Overigens is de president van oordeel dat, de zelfredzaamheid van verzoeker in het land van herkomst daargelaten, verzoekers oom in het land van herkomst adequate opvang kan bieden.
Verweerder heeft dan ook de aanvraag van verzoeker op goede gronden in de AC-procedure kunnen afdoen. Mits is voldaan aan de in het nieuwe beleid genoemde randvoorwaarden, is verzoeker derhalve thans verwijderbaar.
9. Op grond van het voorgaande is de president van oordeel dat verweerder terecht op grond van artikel 32, eerste lid, Vw besloten heeft de uitzetting niet achterwege te laten. Nu voorts nader onderzoek naar het oordeel van de
president redelijkerwijs niet kan bijdragen aan de beoordeling van de zaak, wordt het bezwaar met toepassing van artikel 33b Vw ongegrond verklaard.

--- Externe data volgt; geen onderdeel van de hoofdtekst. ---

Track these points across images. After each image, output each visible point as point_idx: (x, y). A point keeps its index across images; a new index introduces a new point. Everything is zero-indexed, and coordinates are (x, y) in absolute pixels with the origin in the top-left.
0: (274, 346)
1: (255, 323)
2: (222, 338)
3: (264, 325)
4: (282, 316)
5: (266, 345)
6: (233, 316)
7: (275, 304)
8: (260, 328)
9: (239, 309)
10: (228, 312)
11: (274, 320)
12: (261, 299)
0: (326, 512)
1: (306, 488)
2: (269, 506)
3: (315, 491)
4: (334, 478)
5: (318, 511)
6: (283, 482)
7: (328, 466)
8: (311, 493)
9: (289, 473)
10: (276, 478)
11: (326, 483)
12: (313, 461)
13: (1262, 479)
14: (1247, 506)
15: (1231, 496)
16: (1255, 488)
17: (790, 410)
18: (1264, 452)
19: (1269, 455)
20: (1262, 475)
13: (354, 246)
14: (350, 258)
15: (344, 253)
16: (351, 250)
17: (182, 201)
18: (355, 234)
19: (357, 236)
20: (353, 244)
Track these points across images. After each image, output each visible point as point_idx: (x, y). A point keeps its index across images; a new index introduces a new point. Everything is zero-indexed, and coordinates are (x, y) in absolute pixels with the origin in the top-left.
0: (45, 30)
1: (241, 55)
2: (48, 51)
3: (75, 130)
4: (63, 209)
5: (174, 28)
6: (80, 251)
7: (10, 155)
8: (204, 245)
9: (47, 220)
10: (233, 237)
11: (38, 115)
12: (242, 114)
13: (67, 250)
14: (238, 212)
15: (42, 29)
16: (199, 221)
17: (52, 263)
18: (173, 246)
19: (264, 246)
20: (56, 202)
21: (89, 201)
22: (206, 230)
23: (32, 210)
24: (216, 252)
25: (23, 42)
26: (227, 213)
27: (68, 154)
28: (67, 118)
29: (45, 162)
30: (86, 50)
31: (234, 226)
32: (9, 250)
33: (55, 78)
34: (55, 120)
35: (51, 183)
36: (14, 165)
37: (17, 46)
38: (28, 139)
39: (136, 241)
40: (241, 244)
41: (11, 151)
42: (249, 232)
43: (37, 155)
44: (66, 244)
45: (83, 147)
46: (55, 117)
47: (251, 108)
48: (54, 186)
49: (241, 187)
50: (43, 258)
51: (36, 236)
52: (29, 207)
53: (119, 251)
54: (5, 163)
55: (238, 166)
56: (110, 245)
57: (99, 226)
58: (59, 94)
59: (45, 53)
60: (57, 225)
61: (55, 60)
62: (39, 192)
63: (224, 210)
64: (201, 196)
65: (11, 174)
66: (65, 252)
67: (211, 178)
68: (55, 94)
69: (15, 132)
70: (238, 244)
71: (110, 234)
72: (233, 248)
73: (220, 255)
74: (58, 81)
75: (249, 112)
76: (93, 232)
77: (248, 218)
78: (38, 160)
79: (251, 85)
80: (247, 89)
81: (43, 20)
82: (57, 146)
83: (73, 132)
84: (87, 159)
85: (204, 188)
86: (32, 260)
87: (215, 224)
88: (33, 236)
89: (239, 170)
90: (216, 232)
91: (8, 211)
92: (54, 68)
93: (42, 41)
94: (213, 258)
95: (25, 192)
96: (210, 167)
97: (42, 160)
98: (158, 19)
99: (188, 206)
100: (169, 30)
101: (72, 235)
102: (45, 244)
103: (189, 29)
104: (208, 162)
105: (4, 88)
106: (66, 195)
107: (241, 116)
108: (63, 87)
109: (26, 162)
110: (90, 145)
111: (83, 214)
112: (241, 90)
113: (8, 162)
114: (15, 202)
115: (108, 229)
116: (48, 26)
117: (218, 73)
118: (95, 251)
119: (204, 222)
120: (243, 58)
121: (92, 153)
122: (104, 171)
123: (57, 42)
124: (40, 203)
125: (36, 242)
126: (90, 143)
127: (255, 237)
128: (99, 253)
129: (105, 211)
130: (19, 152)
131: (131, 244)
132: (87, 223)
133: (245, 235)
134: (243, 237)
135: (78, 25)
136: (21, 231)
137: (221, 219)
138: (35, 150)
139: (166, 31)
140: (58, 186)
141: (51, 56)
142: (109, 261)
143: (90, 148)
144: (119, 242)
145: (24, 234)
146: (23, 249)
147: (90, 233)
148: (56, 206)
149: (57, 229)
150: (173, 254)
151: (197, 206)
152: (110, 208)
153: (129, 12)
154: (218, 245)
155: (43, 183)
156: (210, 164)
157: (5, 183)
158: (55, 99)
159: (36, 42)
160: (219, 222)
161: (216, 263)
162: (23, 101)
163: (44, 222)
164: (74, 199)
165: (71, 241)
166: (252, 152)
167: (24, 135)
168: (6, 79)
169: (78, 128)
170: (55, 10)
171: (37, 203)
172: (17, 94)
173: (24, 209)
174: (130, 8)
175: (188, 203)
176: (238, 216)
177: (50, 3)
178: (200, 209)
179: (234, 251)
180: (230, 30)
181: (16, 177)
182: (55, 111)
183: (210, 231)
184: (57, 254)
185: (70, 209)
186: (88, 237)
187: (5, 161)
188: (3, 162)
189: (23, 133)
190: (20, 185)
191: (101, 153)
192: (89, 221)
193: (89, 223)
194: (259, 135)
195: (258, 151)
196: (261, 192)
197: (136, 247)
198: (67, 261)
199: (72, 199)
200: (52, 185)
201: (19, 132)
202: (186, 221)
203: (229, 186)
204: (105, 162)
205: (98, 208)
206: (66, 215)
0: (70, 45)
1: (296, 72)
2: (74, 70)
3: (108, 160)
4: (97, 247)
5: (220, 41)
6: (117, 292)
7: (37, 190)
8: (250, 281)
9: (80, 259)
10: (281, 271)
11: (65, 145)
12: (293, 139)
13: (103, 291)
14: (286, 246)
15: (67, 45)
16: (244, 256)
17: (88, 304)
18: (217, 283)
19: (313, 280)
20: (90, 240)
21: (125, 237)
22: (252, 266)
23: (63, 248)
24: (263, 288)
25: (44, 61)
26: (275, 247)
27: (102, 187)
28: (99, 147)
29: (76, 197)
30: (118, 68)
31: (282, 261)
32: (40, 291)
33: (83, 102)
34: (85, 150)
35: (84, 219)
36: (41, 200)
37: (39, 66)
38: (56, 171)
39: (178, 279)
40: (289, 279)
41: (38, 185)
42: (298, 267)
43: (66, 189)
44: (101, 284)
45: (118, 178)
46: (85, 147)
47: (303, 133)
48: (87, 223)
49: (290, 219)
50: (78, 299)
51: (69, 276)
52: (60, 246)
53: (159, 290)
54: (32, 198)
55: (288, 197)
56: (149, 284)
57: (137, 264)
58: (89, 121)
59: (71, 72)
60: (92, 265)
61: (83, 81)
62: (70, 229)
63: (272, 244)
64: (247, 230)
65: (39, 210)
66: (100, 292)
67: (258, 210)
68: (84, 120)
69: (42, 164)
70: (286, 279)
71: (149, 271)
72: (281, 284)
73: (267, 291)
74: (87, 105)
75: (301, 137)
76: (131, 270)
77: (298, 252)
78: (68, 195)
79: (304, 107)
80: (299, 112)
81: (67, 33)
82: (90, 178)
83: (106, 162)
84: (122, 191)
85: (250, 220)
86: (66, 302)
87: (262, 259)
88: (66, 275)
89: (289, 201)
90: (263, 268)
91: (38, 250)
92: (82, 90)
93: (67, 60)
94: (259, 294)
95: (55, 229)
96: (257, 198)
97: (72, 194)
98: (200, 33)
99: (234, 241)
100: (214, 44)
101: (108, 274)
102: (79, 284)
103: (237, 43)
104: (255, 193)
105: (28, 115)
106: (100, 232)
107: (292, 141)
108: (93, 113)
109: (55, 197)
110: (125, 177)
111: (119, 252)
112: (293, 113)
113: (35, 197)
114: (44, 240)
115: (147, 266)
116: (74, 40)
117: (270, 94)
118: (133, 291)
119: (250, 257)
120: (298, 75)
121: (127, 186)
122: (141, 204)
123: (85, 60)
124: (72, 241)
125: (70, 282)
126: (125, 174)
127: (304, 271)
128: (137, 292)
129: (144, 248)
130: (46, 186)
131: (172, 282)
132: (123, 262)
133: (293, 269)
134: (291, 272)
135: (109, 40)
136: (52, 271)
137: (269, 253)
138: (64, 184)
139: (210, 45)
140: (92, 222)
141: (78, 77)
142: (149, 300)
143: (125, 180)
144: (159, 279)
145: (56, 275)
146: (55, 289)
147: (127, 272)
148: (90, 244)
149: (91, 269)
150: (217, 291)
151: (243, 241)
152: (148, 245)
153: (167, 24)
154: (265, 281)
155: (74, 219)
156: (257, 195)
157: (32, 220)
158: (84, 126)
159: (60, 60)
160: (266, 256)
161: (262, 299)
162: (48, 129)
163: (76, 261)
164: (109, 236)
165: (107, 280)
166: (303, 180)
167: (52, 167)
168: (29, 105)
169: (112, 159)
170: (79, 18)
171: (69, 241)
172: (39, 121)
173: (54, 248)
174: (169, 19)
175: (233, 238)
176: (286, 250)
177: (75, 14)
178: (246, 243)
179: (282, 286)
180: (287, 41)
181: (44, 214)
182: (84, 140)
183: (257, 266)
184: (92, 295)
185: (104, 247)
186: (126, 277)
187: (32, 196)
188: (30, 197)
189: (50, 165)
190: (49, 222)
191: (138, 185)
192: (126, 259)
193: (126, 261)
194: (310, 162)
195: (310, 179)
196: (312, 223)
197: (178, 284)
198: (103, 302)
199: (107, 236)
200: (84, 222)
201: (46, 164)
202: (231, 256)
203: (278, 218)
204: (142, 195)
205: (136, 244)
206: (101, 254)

Gegeven de beslissing in de hoofdzaak is er geen aanleiding voor het treffen van een voorlopige voorziening als bedoeld in artikel 8:81 Algemene wet bestuursrecht.
10. Van omstandigheden op grond waarvan één der partijen moet worden veroordeeld in de door de andere partij gemaakte kosten is de president niet gebleken.
III. BESLISSING
De president:
RECHT DOENDE:
1. verklaart het bezwaar ongegrond;
2. wijst het verzoek om een voorlopige voorziening af.
IV. RECHTSMIDDEL
Tegen deze uitspraak staat geen gewoon rechtsmiddel open.
Aldus gedaan door mr. M.A. Dirks en uitgesproken in het openbaar op
12 maart 2001, in tegenwoordigheid van mr. D.M. Grot, griffier.